• **Text block**
-- Opening Marker --

The 2012 London Marathon was the 32nd running of the annual marathon race in London, England, which took place on Sunday, 22 April. Both of the elite races were won by Kenyan athletes, and Ethiopia's Tsegaye Kebede was the only non-Kenyan to reach the podium in either race. Mary Jepkosgei Keitany won the women's elite race for the second year running with a Kenyan record time of 2:18:37 hours. Wilson Kipsang Kiprotich was the men's race winner with a time of 2:04:44 – four seconds off Emmanuel Kipchirchir Mutai's course record set at the 2011 London Marathon. 

Around 170,150 people applied to enter the race: 50,200 had their applications accepted and 37,227 started the race. A total of 36,699, 23,634 men and 13,065 women, finished the race.

-- Closing Marker --

• **Data provided**

-- Opening Marker --

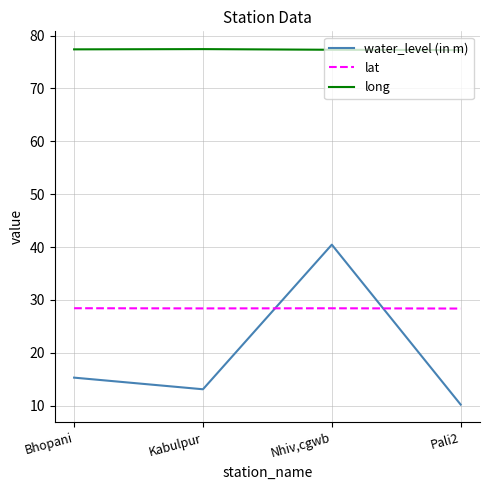

What is the highest value of the lat series?

28.4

-- Closing Marker --

• **Instructions**
**1)** Answer these three questions from the passage on the 2012 London Marathon, one line each, with answers marked (a), (b) and (c):
(a) What time did Mary Jepkosgei Keitany record in winning the women's elite race?
(b) Who won the men's race?
(c) How many people started the race?
**2)** For each statement below, say yes or no according to the passage on the 2012 London Marathon, and quote the words that decide it.
(a) The race was held on a Saturday.
(b) The men's winner set a new course record.
(c) More men than women finished the race.
**3)** Carry the passage on the 2012 London Marathon forward from its last sentence.

• **Answers to this exercise**
**1)**
(a) 2:18:37 hours
(b) Wilson Kipsang Kiprotich
(c) 37,227

**2)**
(a) No: "took place on Sunday, 22 April"
(b) No: "four seconds off Emmanuel Kipchirchir Mutai's course record set at the 2011 London Marathon"
(c) Yes: "23,634 men and 13,065 women"

**3)**
The top British finishers, Lee Merrien (17th) and Claire Hallissey (11th), earned the opportunity to compete for Great Britain at the 2012 Summer Olympics. The wheelchair races were won by two British athletes: David Weir took the men's title while Shelly Woods was the women's winner. 

A fun runner, Claire Squires, died after collapsing in the final mile of the race. In response to publicity of her death, the general public made donations to her fund raising page at the Justgiving website. Over 80,000 separate donations were made, raising a total of over £1 million for Samaritans.

A mini marathon was held for under-17 athletes over the last three miles of the course.  Michael Callegari (14:54) and Jessica Judd (her fourth straight title in 16:04) won the able-bodied races while Sheikh Sheikh (12:30) and Jade Jones (12:59) won the wheelchair races.

Results

Elite men

Two Moroccan runners from the men's race were retrospectively disqualified for doping: Abderrahime Bouramdane, who originally finished 11th in a time of 2:10:13, and Adil Annani, who was originally fourth in 2:07:43.

Elite women

Two athletes were subsequently disqualified for doping: Russia's Mariya Konovalova, who was originally 15th with a time of 2:30:29, and Ukraine's Yuliya Ruban, who originally placed 21st with 2:34:47.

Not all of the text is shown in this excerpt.